Preparando um novo trecho

Após o término da duplicação entre Betim e Nova Serrana, outro importante trecho da BR-262, que vai até a cidade de Uberaba, no Triângulo Mineiro, também receberá obras de duplicação. O DNIT prepara o processo licitatório para a contratação dos projetos executivos, previsto para acontecer ainda neste ano. Com isso, consolida-se a ampliação da capacidade de um dos maiores eixos estruturantes do Brasil, ligando a capital mineira à região do Triângulo.

Mais de 90 km estão recebendo obras no Noroeste de Minas Gerais. A região de Unaí, onde o acesso é mais fácil por Brasília, já que fica a aproximadamente 200 km da capital federal, teve um trecho de pavimentação da BR-251 concluída. A obra aconteceu entre as comunidades de Cangalhas e Boqueirão. Agora a obra avança com mais 30 quilômetros de implantação rodoviária, enquanto a travessia urbana de Unaí também está em andamento. 

Para o deputado federal José Santana de Vasconcellos, parte das conquistas deve-se ao trabalho da bancada mineira de seu partido na câmara: "A bancada tem participação efetiva em todas as obras realizadas nas rodovias federais em Minas Gerais. Através do nosso trabalho junto ao Ministério dos Transportes e ao DNIT, conseguimos apressar os processos para estas realizações. Destinamos recursos para a pavimentação da BR-251, entre Cangalhas e Boqueirão, e ainda conseguimos verba para a concretização da travessia urbana de Unaí, um sonho antigo da população do Noroeste de Minas, que está incluída no PAC", comemora.

Duplicação da BR-381

Dias atrás, Rodovias&Vias recebeu sugestão de pauta do leitor Edson de Souza, que mora em Caeté (50 km de Belo Horizonte). Usuário da BR-381, Souza aponta os primeiros 100km, partindo da capital, como os mais críticos. "Entre Belo Horizonte e João Monlevade vejo muitos acidentes. São muitas curvas, declives e aclives." Ele explica que a duplicação é de extrema necessidade, já que na região estão instaladas algumas das mais importantes empresas de aço e minério de ferro do País.
###
Ordem de trabalho 1
Responda com base no texto sobre as rodovias de Minas Gerais:
(a) Até qual cidade vai o trecho da BR-262 que também receberá obras de duplicação?
(b) Entre quais comunidades foi concluída a pavimentação de um trecho da BR-251?
(c) Em que cidade mora o leitor Edson de Souza?
Ordem de trabalho 2
Indique se cada afirmação concorda com o texto sobre as rodovias de Minas Gerais. Responda sim ou não e cite as palavras do texto que decidem.
(a) A região de Unaí fica a aproximadamente 200 km de Brasília.
(b) O processo licitatório para os projetos executivos da BR-262 está previsto para o próximo ano.
(c) Edson de Souza considera os primeiros 100 km da BR-381, a partir da capital, os mais críticos.
Ordem de trabalho 3
Reproduza sem alterações o trecho do texto sobre as rodovias de Minas Gerais que começa em "Após o término" e vai até "está em andamento.", inclusive.

Listagem
###
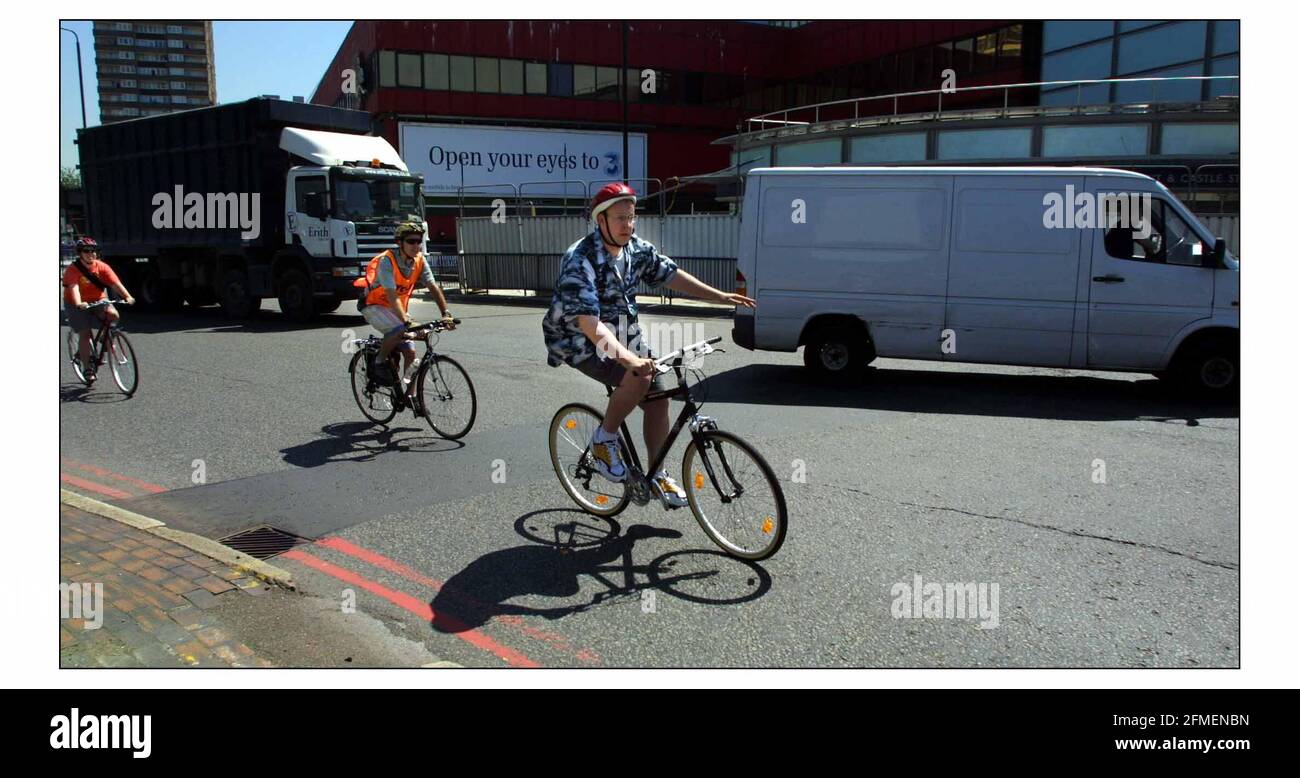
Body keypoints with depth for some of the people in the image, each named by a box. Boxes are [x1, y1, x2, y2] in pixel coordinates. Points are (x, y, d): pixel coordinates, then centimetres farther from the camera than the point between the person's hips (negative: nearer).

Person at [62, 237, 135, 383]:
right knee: (85, 333, -9)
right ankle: (87, 369, 2)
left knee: (113, 314, -27)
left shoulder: (102, 267, -9)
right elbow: (73, 287, -30)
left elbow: (115, 283, -20)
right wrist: (78, 304, -49)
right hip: (78, 305, -2)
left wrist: (127, 296, -38)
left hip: (97, 301, 2)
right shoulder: (73, 270, -16)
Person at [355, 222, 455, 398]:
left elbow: (434, 287, -15)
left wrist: (446, 314, -28)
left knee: (410, 352, -4)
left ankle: (410, 395, 7)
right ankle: (378, 364, -11)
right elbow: (392, 296, -35)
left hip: (395, 308, 6)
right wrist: (406, 321, -46)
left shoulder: (419, 261, -9)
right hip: (374, 306, -6)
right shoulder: (386, 261, -27)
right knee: (400, 330, -34)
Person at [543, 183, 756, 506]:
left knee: (657, 399, 2)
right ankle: (604, 439, -6)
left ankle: (657, 475, 21)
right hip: (581, 342, -7)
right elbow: (587, 320, -36)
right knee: (637, 378, -31)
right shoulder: (580, 260, -27)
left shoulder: (638, 249, -5)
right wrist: (627, 358, -47)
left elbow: (671, 274, 7)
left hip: (624, 335, 7)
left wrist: (720, 296, 1)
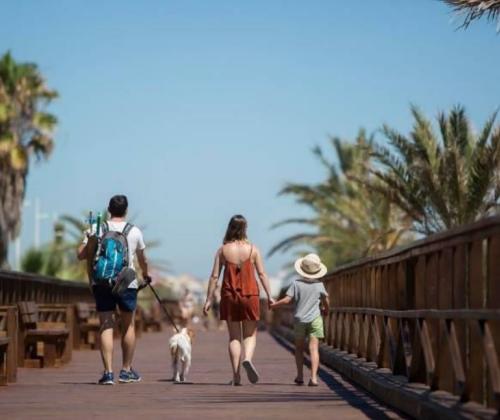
###
Resolução do exercício 1
(a) Uberaba, no Triângulo Mineiro.
(b) Cangalhas e Boqueirão.
(c) Caeté.

Resolução do exercício 2
(a) Sim: "já que fica a aproximadamente 200 km da capital federal".
(b) Não: "previsto para acontecer ainda neste ano".
(c) Sim: "Souza aponta os primeiros 100km, partindo da capital, como os mais críticos".

Resolução do exercício 3
Após o término da duplicação entre Betim e Nova Serrana, outro importante trecho da BR-262, que vai até a cidade de Uberaba, no Triângulo Mineiro, também receberá obras de duplicação. O DNIT prepara o processo licitatório para a contratação dos projetos executivos, previsto para acontecer ainda neste ano. Com isso, consolida-se a ampliação da capacidade de um dos maiores eixos estruturantes do Brasil, ligando a capital mineira à região do Triângulo.

Mais de 90 km estão recebendo obras no Noroeste de Minas Gerais. A região de Unaí, onde o acesso é mais fácil por Brasília, já que fica a aproximadamente 200 km da capital federal, teve um trecho de pavimentação da BR-251 concluída. A obra aconteceu entre as comunidades de Cangalhas e Boqueirão. Agora a obra avança com mais 30 quilômetros de implantação rodoviária, enquanto a travessia urbana de Unaí também está em andamento.